Below is a statement released by CNS:
"Registered nurses across the state of California know that there is a human cost to lifting stay at home orders too soon. Let’s be clear that even if numbers are ‘trending downward,’ we are still in the midst of the most deadly surge of Covid-19 yet. RNs have seen more patient death in the past few weeks than we have seen at any other point in our careers, and as frontline workers, we know better than elected officials and business leaders that it is not time to let our guard down.
Nurses across the state of California continue to work inside of a nightmare. Many of our facilities are still today violating the state’s safe nurse-to-patient staffing law and assigning RNs too many patients to safely care for at once, citing the surge. As of Sunday, nearly 82,574 health care workers across the state had tested positive for Covid-19, and we have lost 324 California health care workers since the start of the pandemic. When nurses and health care workers aren’t safe, patients aren’t safe, and we cannot afford to lose one more frontline caregiver.
A new, more contagious strain of the SARS-CoV-2 virus has also recently been identified in California, making now an especially concerning time to lift stay at home orders. According to the LA Times, ‘Researchers at Cedars-Sinai Medical Center in Los Angeles found that although the strain had been barely detectable in early October, it accounted for 24% of roughly 4,500 viral samples gathered throughout California in the last weeks of 2020.’ The emergence of more transmissible variants underlines the importance of taking steps to prevent transmission.
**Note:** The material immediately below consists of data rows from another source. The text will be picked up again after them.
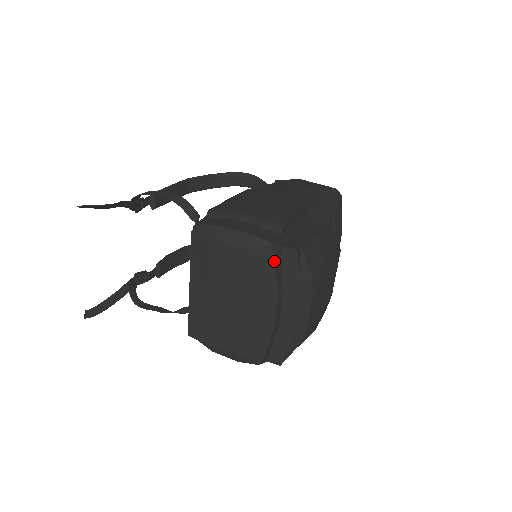
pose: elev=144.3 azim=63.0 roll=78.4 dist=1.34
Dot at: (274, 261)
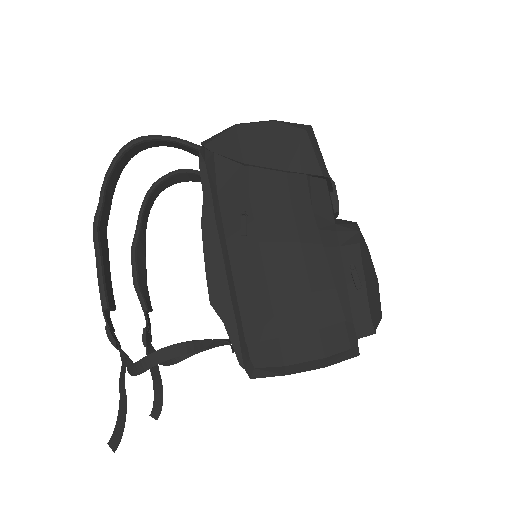
Dot at: (358, 355)
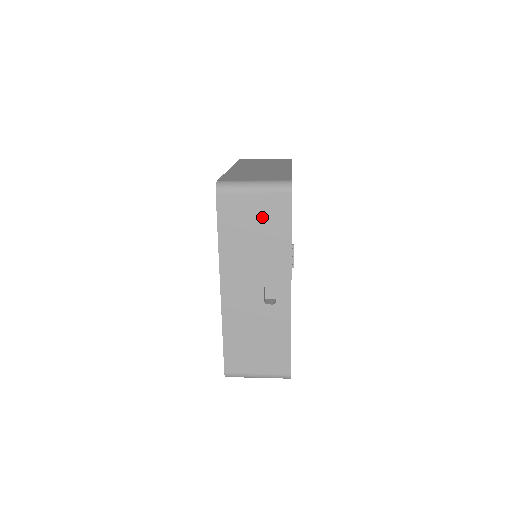
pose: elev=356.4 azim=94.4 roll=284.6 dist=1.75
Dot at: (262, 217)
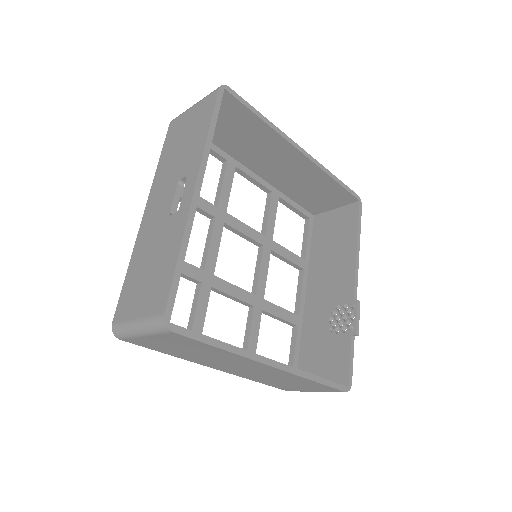
Dot at: (193, 124)
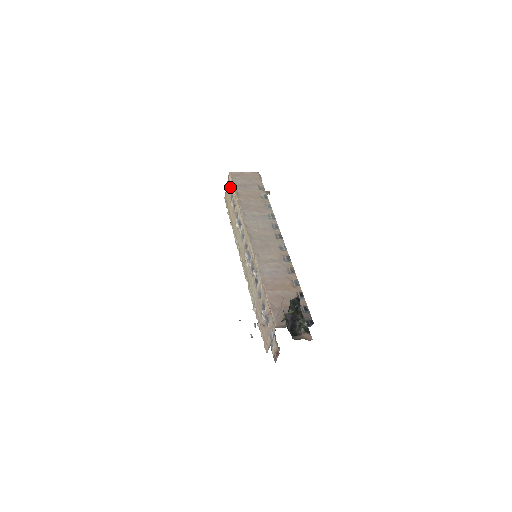
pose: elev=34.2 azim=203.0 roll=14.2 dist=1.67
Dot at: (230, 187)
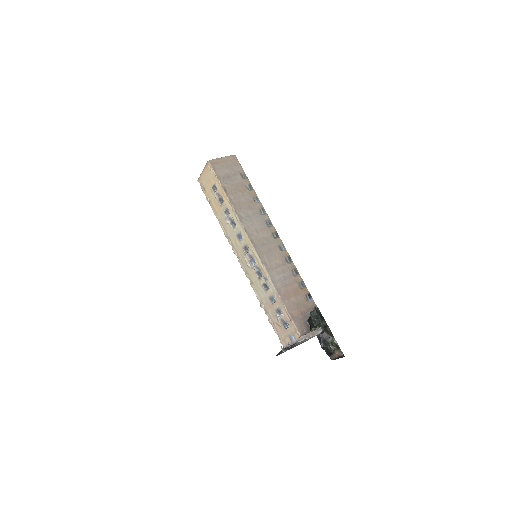
Dot at: (211, 177)
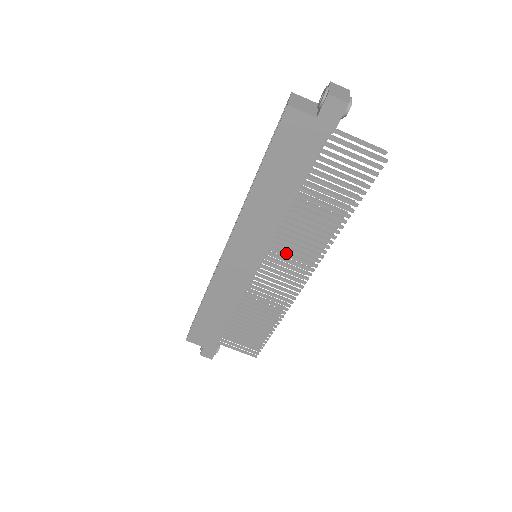
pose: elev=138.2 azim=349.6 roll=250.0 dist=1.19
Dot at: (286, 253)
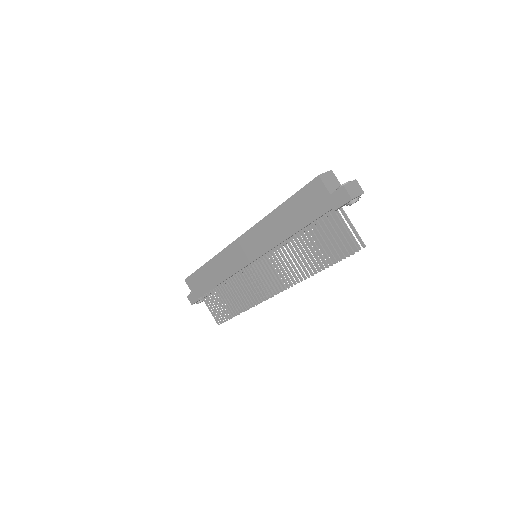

Ultimately, all viruses need hosts to survive and spread, so no matter how this virus mutates, we need to keep using the measures that prevent transmission: staying at home, not gathering with others outside your household, and fully protecting nurses and other essential workers.
Nurses call on state leaders to prioritize people over profits, and we urge the public to listen to nurses and continue following the stay at home orders. Anything less now would only increase suffering and death for people across California, including the nurses and other health care workers who are critical to getting Covid-19 under control."